_Job item_: Lines holding the string "Division" are the ones to copy; find them all in the data.
Start of Supplied material
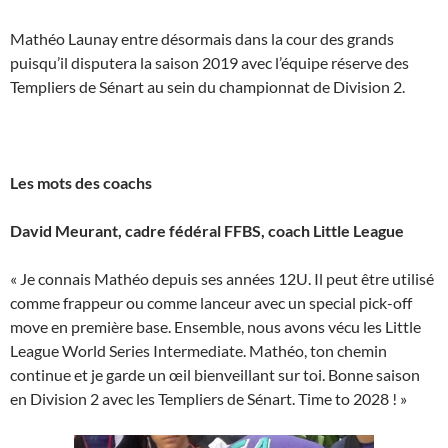
Mathéo Launay entre désormais dans la cour des grands
puisqu’il disputera la saison 2019 avec l’équipe réserve des
Templiers de Sénart au sein du championnat de Division 2.
Les mots des coachs
David Meurant, cadre fédéral FFBS, coach Little League
« Je connais Mathéo depuis ses années 12U. Il peut être utilisé
comme frappeur ou comme lanceur avec un special pick-off
move en première base. Ensemble, nous avons vécu les Little
League World Series Intermediate. Mathéo, ton chemin
continue et je garde un œil bienveillant sur toi. Bonne saison
en Division 2 avec les Templiers de Sénart. Time to 2028 ! »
End of Supplied material
_Exercise result_:
Templiers de Sénart au sein du championnat de Division 2.
en Division 2 avec les Templiers de Sénart. Time to 2028 ! »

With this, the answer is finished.